Setelah tujuh tahun memandu The Kelly Clarkson Show, Kelly Clarkson akhirnya memutuskan untuk mengucapkan selamat tinggal. Keputusan ini bukan sekadar soal karier, melainkan pilihan personal yang mendalam: ia ingin hadir sepenuhnya untuk kedua anaknya, River Rose (12) dan Remington (10), terutama setelah kepergian mantan suaminya, Brandon Blackstock, pada Agustus 2025 lalu.
Dalam sebuah video yang diunggah di YouTube, pelantun "Since U Been Gone" itu merefleksikan perjalanannya. Ia mengaku acara talk show yang dibawakannya sejak 2019 telah menjadi penyelamat di tengah berbagai badai kehidupan. "Kalau ada satu kata untuk menggambarkan The Kelly Clarkson Show, itu adalah pivot (berbelok arah). Tidak ada satu musim pun yang normal, tapi justru itulah yang membuat saya bertahan," ujarnya. Ia menambahkan bahwa bekerja dan fokus pada orang lain adalah kebutuhan yang sangat penting, terutama saat pandemi melanda.
Keputusan untuk mundur sebenarnya sudah diumumkan sejak awal musim ketujuh. Dalam unggahan Instagram, Kelly menulis bahwa musim ini akan menjadi musim terakhirnya. "Ini bukan keputusan mudah, tapi meninggalkan jadwal harian akan memungkinkan saya memprioritaskan anak-anak. Itu terasa perlu dan tepat untuk babak hidup berikutnya," tulisnya. Ia juga menyampaikan rasa terima kasihnya kepada kru, bintang tamu, penggemar, dan NBC yang telah mendukungnya selama ini.

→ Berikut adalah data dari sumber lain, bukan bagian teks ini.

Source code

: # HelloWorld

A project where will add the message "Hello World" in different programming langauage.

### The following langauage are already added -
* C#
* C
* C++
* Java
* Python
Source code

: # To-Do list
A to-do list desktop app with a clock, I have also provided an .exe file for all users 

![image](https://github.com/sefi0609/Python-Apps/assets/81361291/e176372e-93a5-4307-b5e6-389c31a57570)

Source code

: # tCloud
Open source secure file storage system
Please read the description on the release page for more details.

Kepergian Brandon Blackstock, ayah dari kedua anaknya, menjadi titik balik yang memperkuat tekad Kelly untuk mengurangi aktivitas profesionalnya. Sebagai seorang ibu tunggal, ia merasa perlu memberikan stabilitas dan kehadiran fisik yang lebih bagi anak-anaknya yang sedang tumbuh. "Saya sangat beruntung bisa bekerja dengan orang-orang luar biasa di The Kelly Clarkson Show, baik di Los Angeles maupun New York. Ada begitu banyak momen menakjubkan selama tujuh musim ini," kenangnya dalam pernyataan tertulis.
Bagi industri hiburan, kepergian Kelly dari layar kaca meninggalkan celah yang cukup besar. The Kelly Clarkson Show dikenal dengan formatnya yang hangat dan personal, berbeda dari talk show lain yang lebih mengandalkan sensasi. Kelly berhasil membangun koneksi emosional dengan penontonnya, terutama melalui segmen "Kellyoke" yang kerap menjadi viral. Kepergiannya juga menjadi pengingat bahwa di balik gemerlap panggung, ada kehidupan pribadi yang harus dijaga.
Di Indonesia, fenomena ini menarik untuk dicermati. Industri talk show di tanah air juga kerap menghadapi dilema serupa: tuntutan rating yang tinggi versus kebutuhan pribadi para pembawa acara. Beberapa presenter lokal seperti Raffi Ahmad atau Deddy Corbuzier pernah mengambil jeda atau mengubah format acara demi keluarga. Keputusan Kelly bisa menjadi contoh bahwa kesehatan mental dan keluarga adalah prioritas yang tak bisa ditawar, bahkan bagi selebritas papan atas sekalipun.
Ke depannya, publik bertanya-tanya: apa langkah Kelly Clarkson selanjutnya? Akankah ia kembali ke dunia musik sepenuhnya, atau justru memilih untuk menikmati peran sebagai ibu di rumah? Satu hal yang pasti, keputusannya untuk mundur dari talk show bukanlah akhir dari kariernya, melainkan awal dari babak baru yang lebih bermakna. Pertanyaannya, mampukah industri hiburan memberikan ruang bagi para talenta untuk menyeimbangkan karier dan keluarga tanpa harus kehilangan pamor?